Prep & Cook Time: 30-40 min.

Cook Within: 6 days

Difficulty Level: Easy

Spice Level: Medium

Contains: Fish, Wheat, Soy

Calories Conscious
Carb Conscious
A note about serious food allergies

"Fresh", "bright", and "explosion of flavor" are just a handful of the adjectives and phrases that describe this low-cal, low carb festival of riches. Pork tenderloin is sliced and pounded thin, then marinated in a lip-licking combination of brown sugar, lemongrass, Worchestershire, and garlic. (These flavors also help make up the dipping sauce; the combination is so good, we gave it to you twice!) Served with a crisp cucumber and carrot salad, you'll feel fresh and bright yourself, not to mention happily full, after this meal.

In Your Box (serves 2)

  • 2 Garlic Cloves
  • 3 Persian Cucumbers
  • 1 Lime
  • 8 oz. Carrot
  • 1 Red Fresno Chile
  • 1 Pork Tenderloin
  • 1 Tbsp. Lemongrass Puree
  • Info
    1 fl. oz. Worcestershire Sauce
  • 1 oz. Light Brown Sugar
  • 1½ fl. oz. Seasoned Rice Vinegar
  • Nutrition (per serving)

  • Calories
    413
  • Carbohydrates
    30g
  • Fat
    15g
  • Protein
    43g
  • Sodium
    276mg

Recipe Steps

You Will Need

  • Olive Oil
  • Salt
  • Pepper
  • Cooking Spray
  • 2 Mixing Bowls
  • 1 Small Bowl
  • 1 Grill Pan or Outdoor Grill

Before You Cook

  • Step 1 - Prepare the Ingredients
    1

    Prepare the Ingredients

    Mince garlic. Trim cucumbers and slice into ½” rounds. Using a small pot or pan, gently smash cucumber slices. Don't worry if they fall apart. Zest and halve lime. Quarter one half and juice remaining half. Trim ends off carrot, peel, and using peeler, shave into long, thin ribbons. Mince two carrot ribbons. Stem, seed, and mince Fresno chile.

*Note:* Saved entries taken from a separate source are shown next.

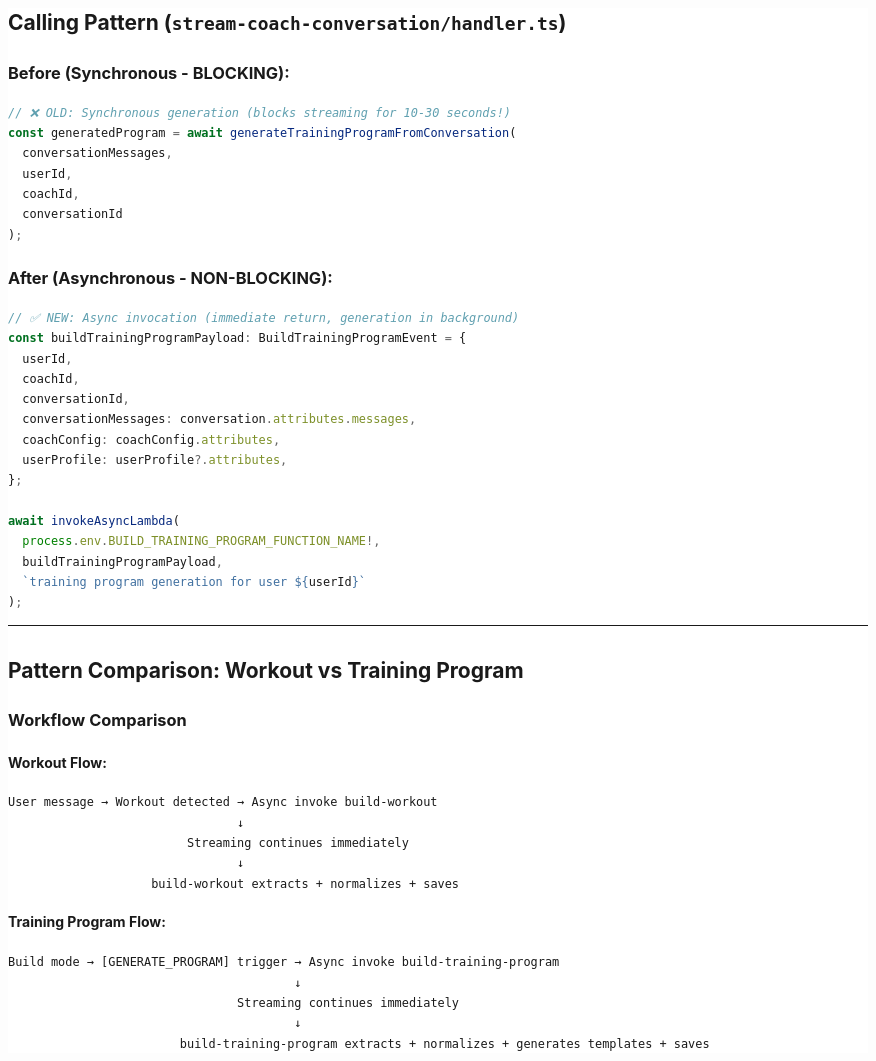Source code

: 
## Calling Pattern (`stream-coach-conversation/handler.ts`)

### Before (Synchronous - BLOCKING):
```typescript
// ❌ OLD: Synchronous generation (blocks streaming for 10-30 seconds!)
const generatedProgram = await generateTrainingProgramFromConversation(
  conversationMessages,
  userId,
  coachId,
  conversationId
);
```

### After (Asynchronous - NON-BLOCKING):
```typescript
// ✅ NEW: Async invocation (immediate return, generation in background)
const buildTrainingProgramPayload: BuildTrainingProgramEvent = {
  userId,
  coachId,
  conversationId,
  conversationMessages: conversation.attributes.messages,
  coachConfig: coachConfig.attributes,
  userProfile: userProfile?.attributes,
};

await invokeAsyncLambda(
  process.env.BUILD_TRAINING_PROGRAM_FUNCTION_NAME!,
  buildTrainingProgramPayload,
  `training program generation for user ${userId}`
);
```

---

## Pattern Comparison: Workout vs Training Program

### Workflow Comparison

#### **Workout Flow**:
```
User message → Workout detected → Async invoke build-workout
                                ↓
                         Streaming continues immediately
                                ↓
                    build-workout extracts + normalizes + saves
```

#### **Training Program Flow**:
```
Build mode → [GENERATE_PROGRAM] trigger → Async invoke build-training-program
                                        ↓
                                Streaming continues immediately
                                        ↓
                        build-training-program extracts + normalizes + generates templates + saves
```
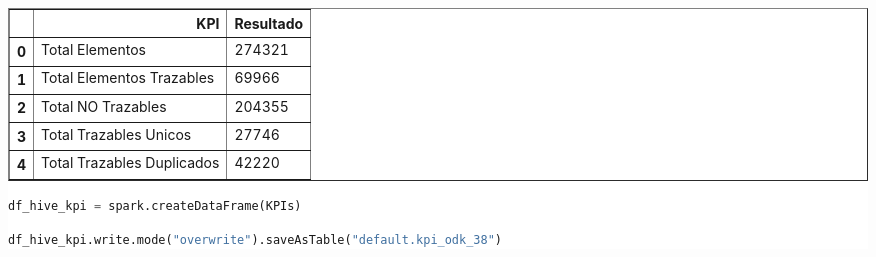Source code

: <div>
<table border="1" class="dataframe">
  <thead>
    <tr style="text-align: right;">
      <th></th>
      <th>KPI</th>
      <th>Resultado</th>
    </tr>
  </thead>
  <tbody>
    <tr>
      <th>0</th>
      <td>Total Elementos</td>
      <td>274321</td>
    </tr>
    <tr>
      <th>1</th>
      <td>Total Elementos Trazables</td>
      <td>69966</td>
    </tr>
    <tr>
      <th>2</th>
      <td>Total NO Trazables</td>
      <td>204355</td>
    </tr>
    <tr>
      <th>3</th>
      <td>Total Trazables Unicos</td>
      <td>27746</td>
    </tr>
    <tr>
      <th>4</th>
      <td>Total Trazables Duplicados</td>
      <td>42220</td>
    </tr>
  </tbody>
</table>
</div>




```python
df_hive_kpi = spark.createDataFrame(KPIs)
```


```python
df_hive_kpi.write.mode("overwrite").saveAsTable("default.kpi_odk_38")

```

  • Step 2 - Marinate the Pork
    2

    Marinate the Pork

    Rinse pork tenderloin and pat dry. On a separate cutting board, slice tenderloin into eight equal-sized pieces. Lay pork slices on work surface, cover with plastic wrap, and pound with a meat mallet or small pan until ⅓” thick. Combine pork, half the lemongrass, half the garlic, half the Worcestershire, half the brown sugar, 1 tsp. lime zest, 2 tsp. olive oil, ½ tsp. salt, and ¼ tsp. pepper in a large mixing bowl. Rub pork thoroughly with marinade and marinate 5 minutes.

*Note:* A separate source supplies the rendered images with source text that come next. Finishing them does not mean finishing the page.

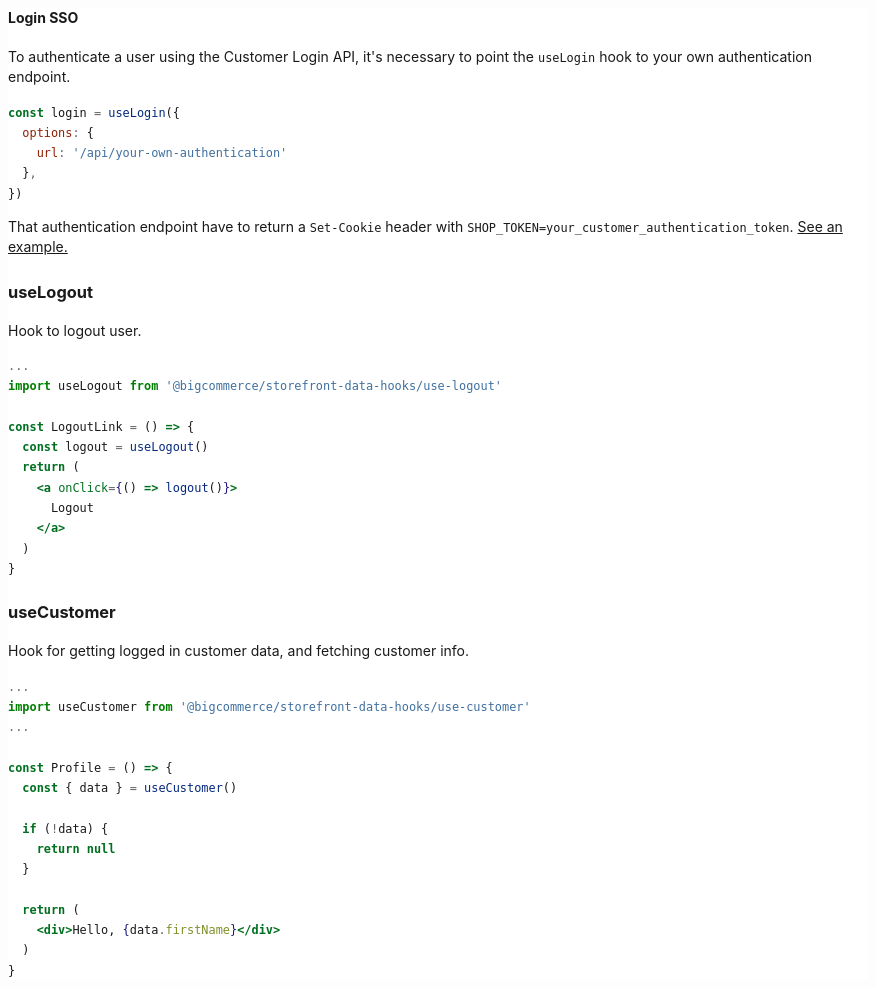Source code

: #### Login SSO

To authenticate a user using the Customer Login API, it's necessary to point the `useLogin` hook to your own authentication endpoint.

```jsx
const login = useLogin({
  options: {
    url: '/api/your-own-authentication'
  },
})
```

That authentication endpoint have to return a `Set-Cookie` header with `SHOP_TOKEN=your_customer_authentication_token`. [See an example.](https://gist.github.com/jorgemasta/c709b63501344970026f3a3e7646cc77)

### useLogout

Hook to logout user.

```jsx
...
import useLogout from '@bigcommerce/storefront-data-hooks/use-logout'

const LogoutLink = () => {
  const logout = useLogout()
  return (
    <a onClick={() => logout()}>
      Logout
    </a>
  )
}
```

### useCustomer

Hook for getting logged in customer data, and fetching customer info.

```jsx
...
import useCustomer from '@bigcommerce/storefront-data-hooks/use-customer'
...

const Profile = () => {
  const { data } = useCustomer()

  if (!data) {
    return null
  }

  return (
    <div>Hello, {data.firstName}</div>
  )
}
```
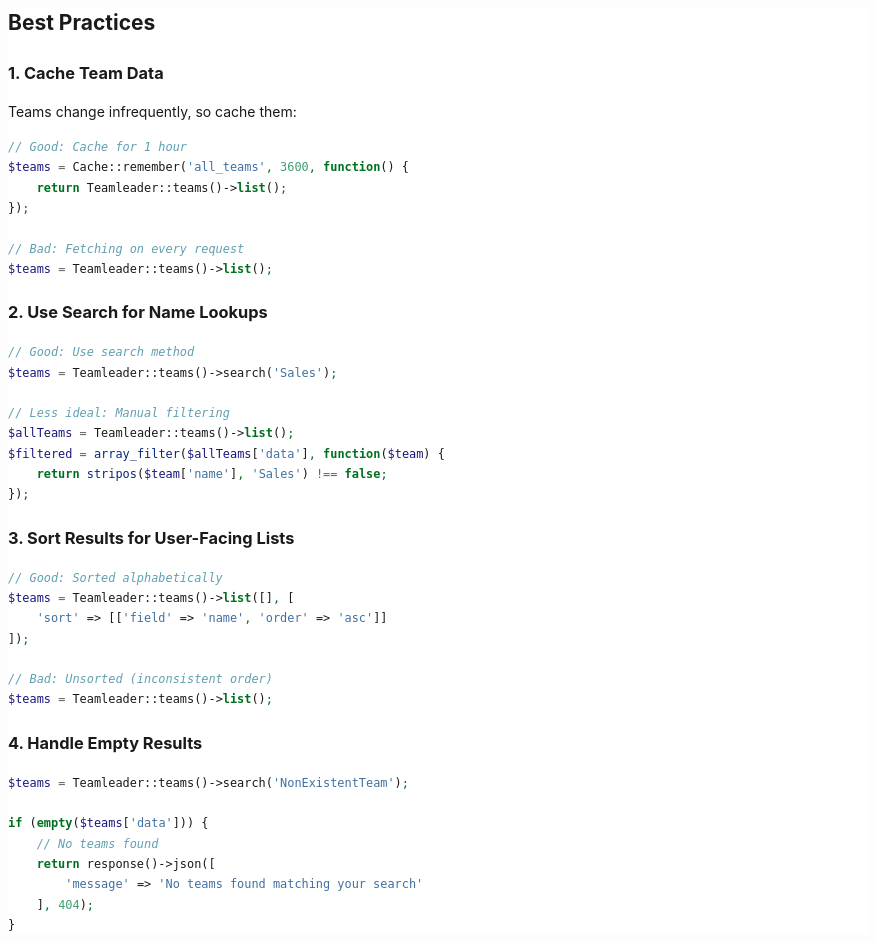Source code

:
 ```php
```

## Best Practices

### 1. Cache Team Data

Teams change infrequently, so cache them:

```php
// Good: Cache for 1 hour
$teams = Cache::remember('all_teams', 3600, function() {
    return Teamleader::teams()->list();
});

// Bad: Fetching on every request
$teams = Teamleader::teams()->list();
```

### 2. Use Search for Name Lookups

```php
// Good: Use search method
$teams = Teamleader::teams()->search('Sales');

// Less ideal: Manual filtering
$allTeams = Teamleader::teams()->list();
$filtered = array_filter($allTeams['data'], function($team) {
    return stripos($team['name'], 'Sales') !== false;
});
```

### 3. Sort Results for User-Facing Lists

```php
// Good: Sorted alphabetically
$teams = Teamleader::teams()->list([], [
    'sort' => [['field' => 'name', 'order' => 'asc']]
]);

// Bad: Unsorted (inconsistent order)
$teams = Teamleader::teams()->list();
```

### 4. Handle Empty Results

```php
$teams = Teamleader::teams()->search('NonExistentTeam');

if (empty($teams['data'])) {
    // No teams found
    return response()->json([
        'message' => 'No teams found matching your search'
    ], 404);
}
```
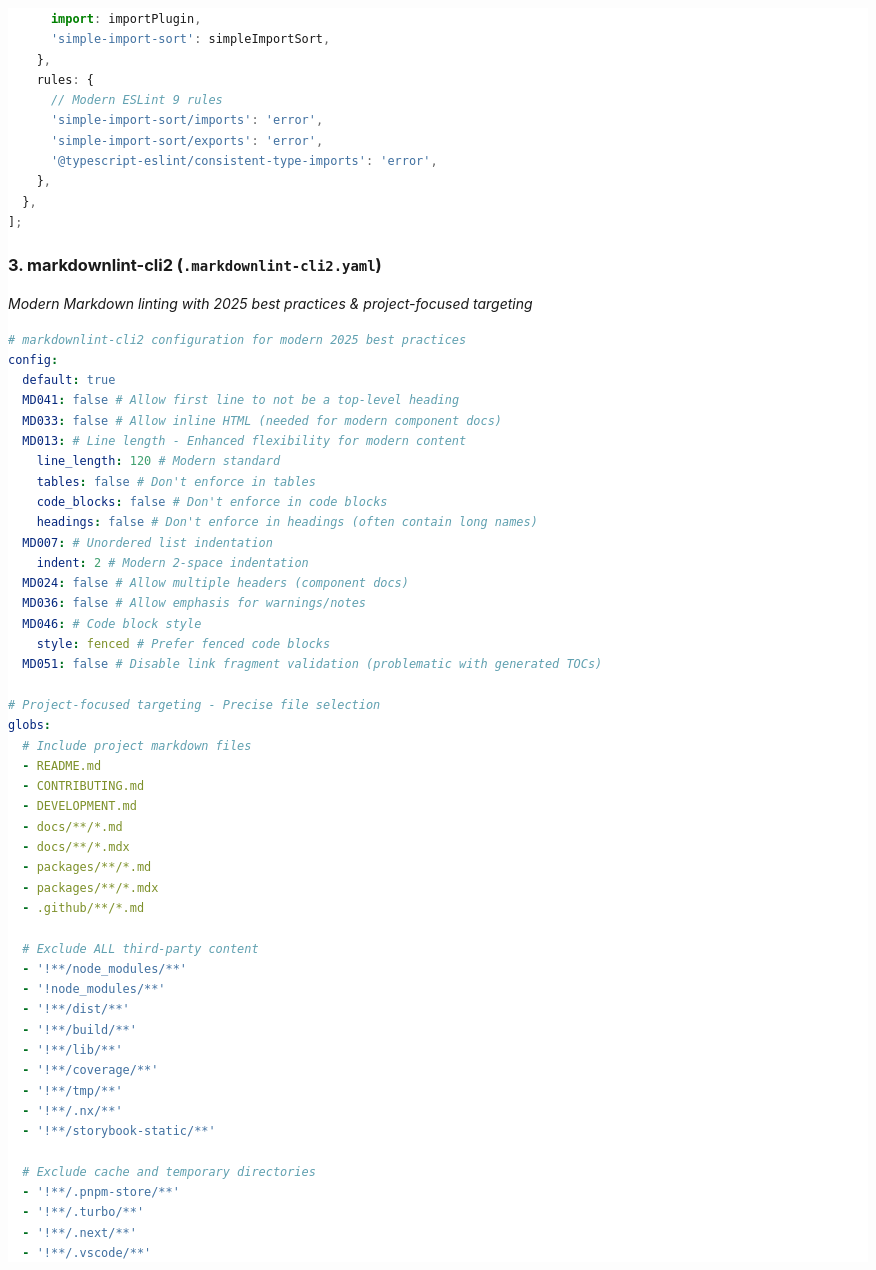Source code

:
 ```javascript
      import: importPlugin,
      'simple-import-sort': simpleImportSort,
    },
    rules: {
      // Modern ESLint 9 rules
      'simple-import-sort/imports': 'error',
      'simple-import-sort/exports': 'error',
      '@typescript-eslint/consistent-type-imports': 'error',
    },
  },
];
```

### **3. markdownlint-cli2** (`.markdownlint-cli2.yaml`)

_Modern Markdown linting with 2025 best practices & project-focused targeting_

```yaml
# markdownlint-cli2 configuration for modern 2025 best practices
config:
  default: true
  MD041: false # Allow first line to not be a top-level heading
  MD033: false # Allow inline HTML (needed for modern component docs)
  MD013: # Line length - Enhanced flexibility for modern content
    line_length: 120 # Modern standard
    tables: false # Don't enforce in tables
    code_blocks: false # Don't enforce in code blocks
    headings: false # Don't enforce in headings (often contain long names)
  MD007: # Unordered list indentation
    indent: 2 # Modern 2-space indentation
  MD024: false # Allow multiple headers (component docs)
  MD036: false # Allow emphasis for warnings/notes
  MD046: # Code block style
    style: fenced # Prefer fenced code blocks
  MD051: false # Disable link fragment validation (problematic with generated TOCs)

# Project-focused targeting - Precise file selection
globs:
  # Include project markdown files
  - README.md
  - CONTRIBUTING.md
  - DEVELOPMENT.md
  - docs/**/*.md
  - docs/**/*.mdx
  - packages/**/*.md
  - packages/**/*.mdx
  - .github/**/*.md

  # Exclude ALL third-party content
  - '!**/node_modules/**'
  - '!node_modules/**'
  - '!**/dist/**'
  - '!**/build/**'
  - '!**/lib/**'
  - '!**/coverage/**'
  - '!**/tmp/**'
  - '!**/.nx/**'
  - '!**/storybook-static/**'

  # Exclude cache and temporary directories
  - '!**/.pnpm-store/**'
  - '!**/.turbo/**'
  - '!**/.next/**'
  - '!**/.vscode/**'
```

  • Step 3 - Make the Dipping Sauce
    3

    Make the Dipping Sauce

    Combine remaining lemongrass, remaining garlic, remaining Worcestershire, remaining brown sugar, seasoned rice vinegar, 1 tsp. lime juice, 2 Tbsp. water, minced carrot, and Fresno chile (to taste) in a small bowl. Season to taste with salt and pepper.

  • Step 4 - Grill the Pork
    4

    Grill the Pork

    Heat an outdoor grill or grill pan to high heat. Once grill is very hot, lightly coat with cooking spray and add pork slices. Grill until pork is charred and reaches a minimum internal temperature of 145 degrees, 3 minutes per side. Remove pork from grill and let rest 5 minutes before serving. If you don't have a grill pan or grill, place pork on a foiled baking sheet and broil under high heat until charred on both sides, 4-5 minutes per side.

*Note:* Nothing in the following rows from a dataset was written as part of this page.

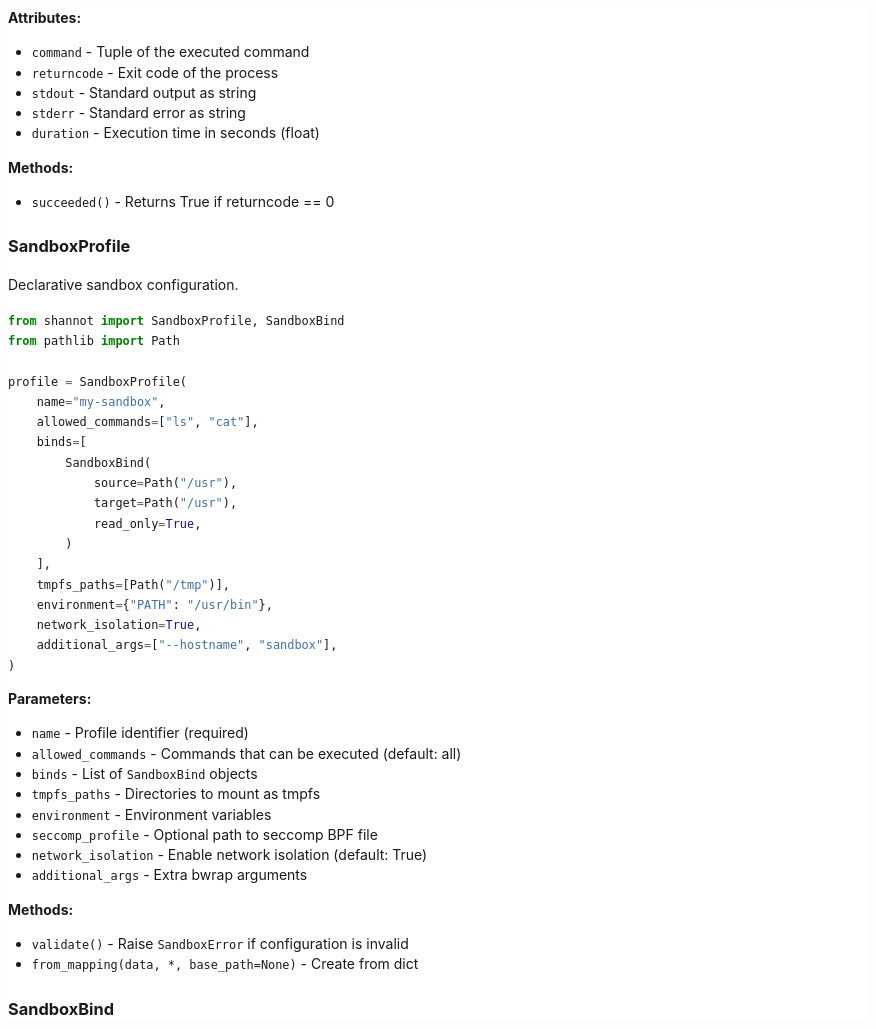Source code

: **Attributes:**

- `command` - Tuple of the executed command
- `returncode` - Exit code of the process
- `stdout` - Standard output as string
- `stderr` - Standard error as string  
- `duration` - Execution time in seconds (float)

**Methods:**

- `succeeded()` - Returns True if returncode == 0

### SandboxProfile

Declarative sandbox configuration.

```python
from shannot import SandboxProfile, SandboxBind
from pathlib import Path

profile = SandboxProfile(
    name="my-sandbox",
    allowed_commands=["ls", "cat"],
    binds=[
        SandboxBind(
            source=Path("/usr"),
            target=Path("/usr"),
            read_only=True,
        )
    ],
    tmpfs_paths=[Path("/tmp")],
    environment={"PATH": "/usr/bin"},
    network_isolation=True,
    additional_args=["--hostname", "sandbox"],
)
```

**Parameters:**

- `name` - Profile identifier (required)
- `allowed_commands` - Commands that can be executed (default: all)
- `binds` - List of `SandboxBind` objects
- `tmpfs_paths` - Directories to mount as tmpfs
- `environment` - Environment variables
- `seccomp_profile` - Optional path to seccomp BPF file
- `network_isolation` - Enable network isolation (default: True)
- `additional_args` - Extra bwrap arguments

**Methods:**

- `validate()` - Raise `SandboxError` if configuration is invalid
- `from_mapping(data, *, base_path=None)` - Create from dict

### SandboxBind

  • Step 5 - Make the Salad
    5

    Make the Salad

    Combine cucumber, carrot ribbons, 1 Tbsp. dipping sauce (reserve remaining for dipping), and 1 tsp. olive oil in a medium mixing bowl. Toss and season to taste with salt and pepper.

  • Step 6 - Plate the Dish
    6

    Plate the Dish

    Place salad on plate and arrange charred pork next to salad. Serve dipping sauce on the side. Sauce can be used for dipping both pork and salad, or simply splashed over both to taste. Garnish dish with lime quarters.